Stored entries

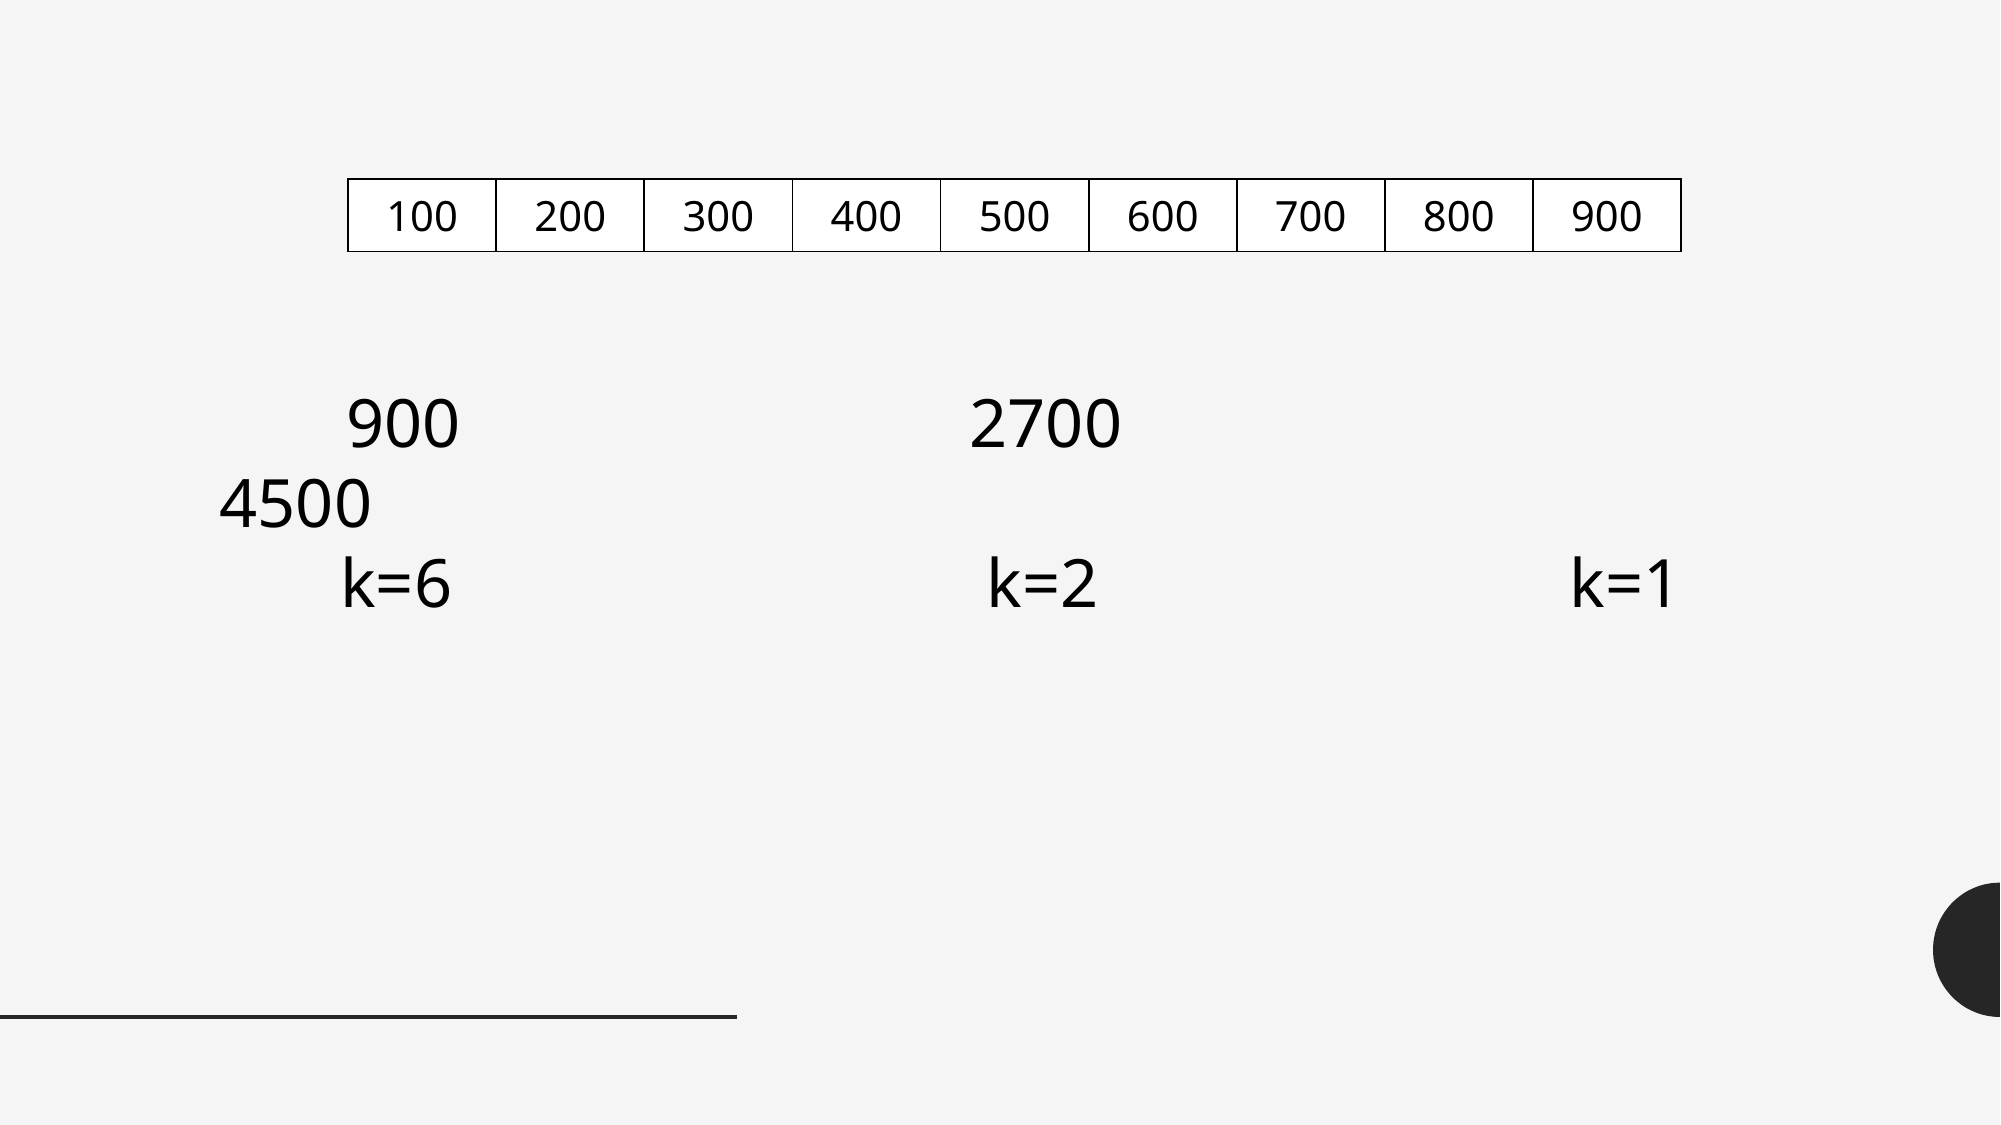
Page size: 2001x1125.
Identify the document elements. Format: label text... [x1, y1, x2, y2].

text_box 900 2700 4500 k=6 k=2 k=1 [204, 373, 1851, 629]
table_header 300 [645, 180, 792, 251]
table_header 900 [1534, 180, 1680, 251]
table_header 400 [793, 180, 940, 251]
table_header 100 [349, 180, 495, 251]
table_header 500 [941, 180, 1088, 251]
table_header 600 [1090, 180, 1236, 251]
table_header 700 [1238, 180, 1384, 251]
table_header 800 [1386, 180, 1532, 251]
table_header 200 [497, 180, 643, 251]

--

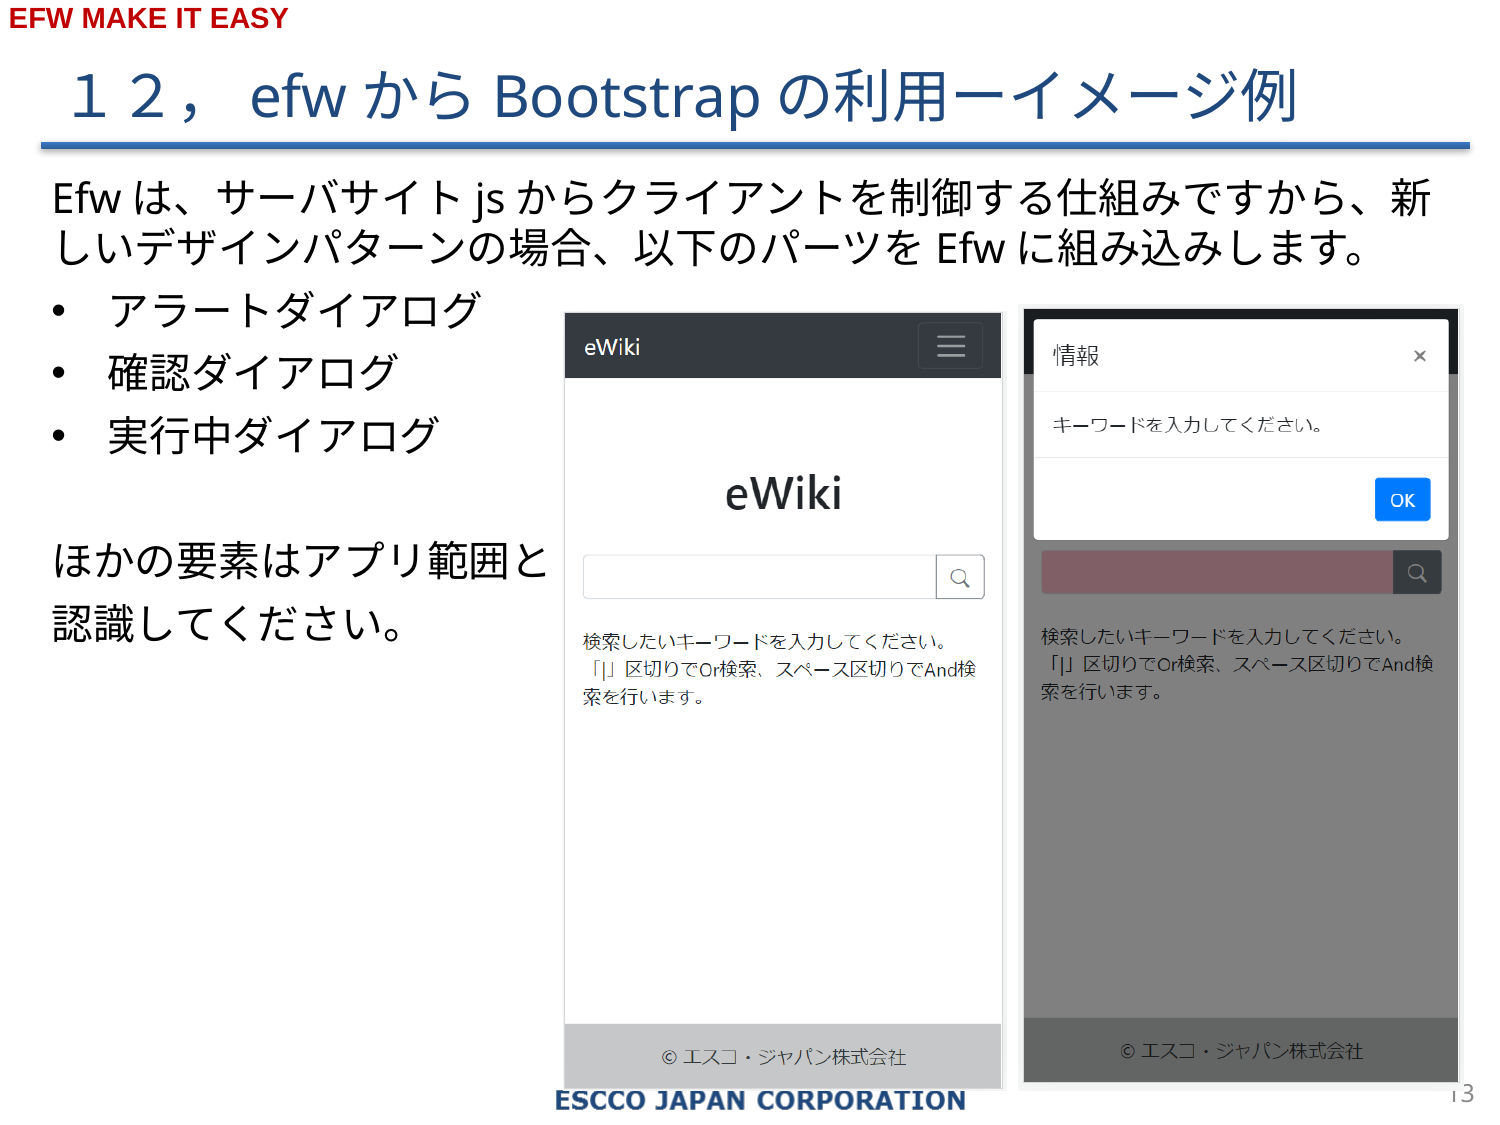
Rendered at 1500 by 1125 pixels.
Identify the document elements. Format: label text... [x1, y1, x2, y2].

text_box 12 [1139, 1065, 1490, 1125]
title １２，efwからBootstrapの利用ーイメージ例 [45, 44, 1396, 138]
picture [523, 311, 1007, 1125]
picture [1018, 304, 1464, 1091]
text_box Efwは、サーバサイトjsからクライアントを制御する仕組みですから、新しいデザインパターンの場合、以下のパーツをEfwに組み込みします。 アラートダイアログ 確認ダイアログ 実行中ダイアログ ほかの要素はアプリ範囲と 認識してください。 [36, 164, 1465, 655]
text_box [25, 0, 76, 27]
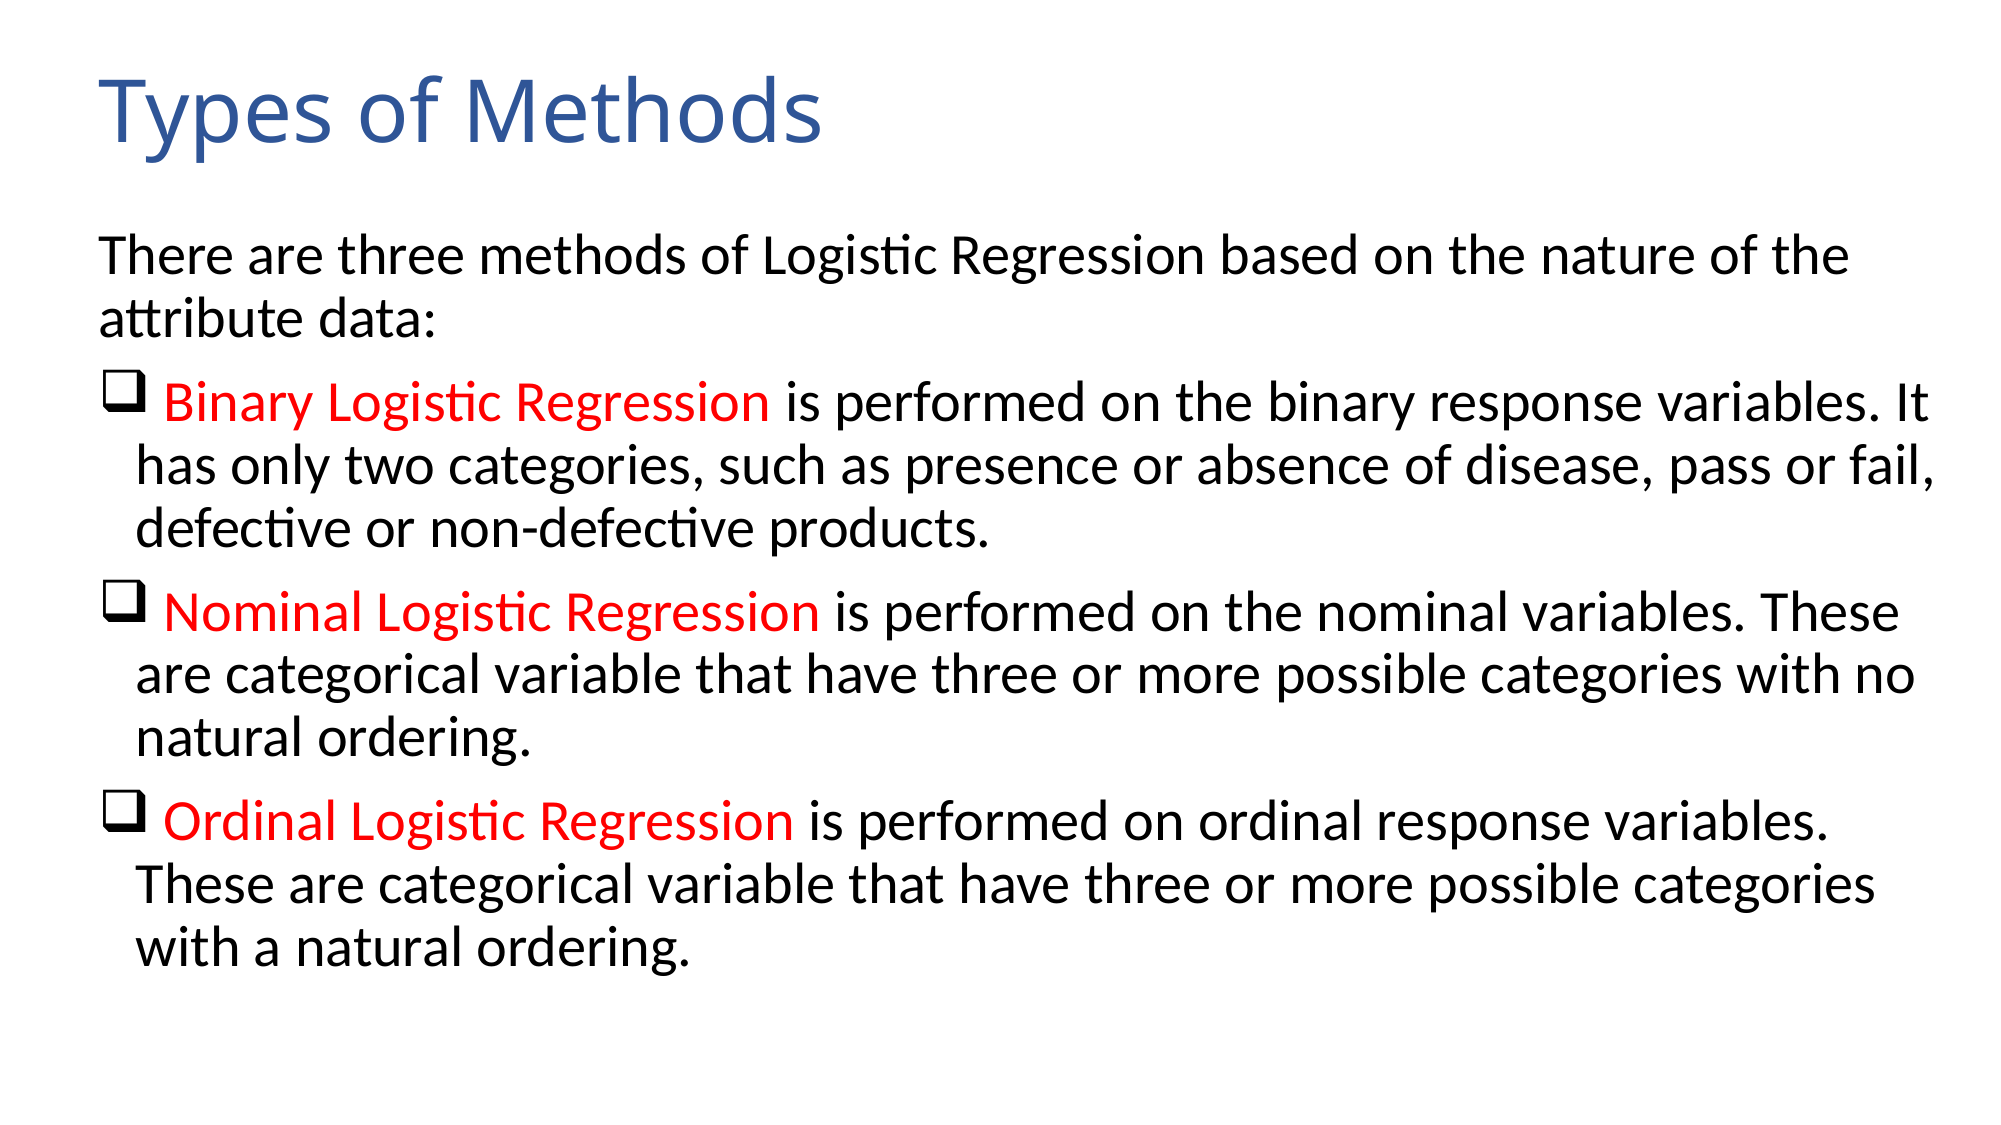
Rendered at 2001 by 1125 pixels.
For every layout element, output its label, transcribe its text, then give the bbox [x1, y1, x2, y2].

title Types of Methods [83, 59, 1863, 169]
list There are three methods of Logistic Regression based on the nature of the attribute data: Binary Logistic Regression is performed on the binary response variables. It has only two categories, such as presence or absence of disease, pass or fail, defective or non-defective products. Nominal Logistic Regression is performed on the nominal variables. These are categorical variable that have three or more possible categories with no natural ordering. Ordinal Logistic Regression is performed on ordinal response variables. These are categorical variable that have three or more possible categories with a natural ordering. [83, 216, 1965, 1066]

## [What is required]
Where the word "Rendered" occurs in a line of the records, copy that line.

## [Response area]
Rendered at 1500 by 1125 pixels.
Rendered at 2001 by 1125 pixels.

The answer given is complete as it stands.